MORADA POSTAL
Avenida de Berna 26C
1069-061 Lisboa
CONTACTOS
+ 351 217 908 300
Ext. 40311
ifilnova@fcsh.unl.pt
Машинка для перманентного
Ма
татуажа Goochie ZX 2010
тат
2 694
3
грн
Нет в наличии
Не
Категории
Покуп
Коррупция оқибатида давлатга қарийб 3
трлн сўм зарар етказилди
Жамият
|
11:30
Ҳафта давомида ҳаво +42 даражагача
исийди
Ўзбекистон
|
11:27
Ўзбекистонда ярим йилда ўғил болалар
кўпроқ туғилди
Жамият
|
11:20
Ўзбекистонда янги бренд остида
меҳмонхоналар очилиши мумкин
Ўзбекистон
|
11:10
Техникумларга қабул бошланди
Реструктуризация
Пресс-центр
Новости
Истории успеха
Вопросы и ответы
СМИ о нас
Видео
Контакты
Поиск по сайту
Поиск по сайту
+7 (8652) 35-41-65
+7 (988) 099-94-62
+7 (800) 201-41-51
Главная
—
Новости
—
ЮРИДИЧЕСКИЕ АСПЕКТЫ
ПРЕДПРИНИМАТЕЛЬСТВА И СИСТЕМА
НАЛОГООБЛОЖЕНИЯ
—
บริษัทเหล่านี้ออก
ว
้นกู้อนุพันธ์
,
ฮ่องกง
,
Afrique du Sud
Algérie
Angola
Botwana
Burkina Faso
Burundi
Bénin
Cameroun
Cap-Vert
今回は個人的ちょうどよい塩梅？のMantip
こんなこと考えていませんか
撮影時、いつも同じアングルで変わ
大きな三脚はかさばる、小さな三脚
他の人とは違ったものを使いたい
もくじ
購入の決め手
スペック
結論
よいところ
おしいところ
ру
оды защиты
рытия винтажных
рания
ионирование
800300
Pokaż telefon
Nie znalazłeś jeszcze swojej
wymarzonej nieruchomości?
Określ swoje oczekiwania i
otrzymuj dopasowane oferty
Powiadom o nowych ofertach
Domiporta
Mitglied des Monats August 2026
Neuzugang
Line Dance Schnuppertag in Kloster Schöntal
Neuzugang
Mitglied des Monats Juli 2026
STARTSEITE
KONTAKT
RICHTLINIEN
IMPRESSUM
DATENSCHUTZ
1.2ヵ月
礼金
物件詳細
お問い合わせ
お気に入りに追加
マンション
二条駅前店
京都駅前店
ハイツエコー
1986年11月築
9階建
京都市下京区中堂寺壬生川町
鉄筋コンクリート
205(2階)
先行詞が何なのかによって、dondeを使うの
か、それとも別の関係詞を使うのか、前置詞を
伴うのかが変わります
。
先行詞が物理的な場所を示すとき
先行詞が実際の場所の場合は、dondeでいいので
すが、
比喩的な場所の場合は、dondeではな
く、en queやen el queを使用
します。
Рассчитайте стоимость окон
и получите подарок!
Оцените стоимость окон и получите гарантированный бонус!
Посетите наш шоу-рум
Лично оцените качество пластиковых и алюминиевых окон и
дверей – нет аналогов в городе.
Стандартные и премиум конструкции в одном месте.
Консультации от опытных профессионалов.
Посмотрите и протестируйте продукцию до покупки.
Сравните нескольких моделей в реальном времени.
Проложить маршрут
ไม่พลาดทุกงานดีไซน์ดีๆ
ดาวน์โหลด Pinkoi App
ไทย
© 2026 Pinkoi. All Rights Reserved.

- - -

■ TO-DO ITEM ■
Each line from the top of the material above through the line containing "比喩的な場所の場合は、dondeではな" must be output exactly, and no other line.

■ ANSWER BELOW ■
MORADA POSTAL
Avenida de Berna 26C
1069-061 Lisboa
CONTACTOS
+ 351 217 908 300
Ext. 40311
ifilnova@fcsh.unl.pt
Машинка для перманентного
Ма
татуажа Goochie ZX 2010
тат
2 694
3
грн
Нет в наличии
Не
Категории
Покуп
Коррупция оқибатида давлатга қарийб 3
трлн сўм зарар етказилди
Жамият
|
11:30
Ҳафта давомида ҳаво +42 даражагача
исийди
Ўзбекистон
|
11:27
Ўзбекистонда ярим йилда ўғил болалар
кўпроқ туғилди
Жамият
|
11:20
Ўзбекистонда янги бренд остида
меҳмонхоналар очилиши мумкин
Ўзбекистон
|
11:10
Техникумларга қабул бошланди
Реструктуризация
Пресс-центр
Новости
Истории успеха
Вопросы и ответы
СМИ о нас
Видео
Контакты
Поиск по сайту
Поиск по сайту
+7 (8652) 35-41-65
+7 (988) 099-94-62
+7 (800) 201-41-51
Главная
—
Новости
—
ЮРИДИЧЕСКИЕ АСПЕКТЫ
ПРЕДПРИНИМАТЕЛЬСТВА И СИСТЕМА
НАЛОГООБЛОЖЕНИЯ
—
บริษัทเหล่านี้ออก
ว
้นกู้อนุพันธ์
,
ฮ่องกง
,
Afrique du Sud
Algérie
Angola
Botwana
Burkina Faso
Burundi
Bénin
Cameroun
Cap-Vert
今回は個人的ちょうどよい塩梅？のMantip
こんなこと考えていませんか
撮影時、いつも同じアングルで変わ
大きな三脚はかさばる、小さな三脚
他の人とは違ったものを使いたい
もくじ
購入の決め手
スペック
結論
よいところ
おしいところ
ру
оды защиты
рытия винтажных
рания
ионирование
800300
Pokaż telefon
Nie znalazłeś jeszcze swojej
wymarzonej nieruchomości?
Określ swoje oczekiwania i
otrzymuj dopasowane oferty
Powiadom o nowych ofertach
Domiporta
Mitglied des Monats August 2026
Neuzugang
Line Dance Schnuppertag in Kloster Schöntal
Neuzugang
Mitglied des Monats Juli 2026
STARTSEITE
KONTAKT
RICHTLINIEN
IMPRESSUM
DATENSCHUTZ
1.2ヵ月
礼金
物件詳細
お問い合わせ
お気に入りに追加
マンション
二条駅前店
京都駅前店
ハイツエコー
1986年11月築
9階建
京都市下京区中堂寺壬生川町
鉄筋コンクリート
205(2階)
先行詞が何なのかによって、dondeを使うの
か、それとも別の関係詞を使うのか、前置詞を
伴うのかが変わります
。
先行詞が物理的な場所を示すとき
先行詞が実際の場所の場合は、dondeでいいので
すが、
比喩的な場所の場合は、dondeではな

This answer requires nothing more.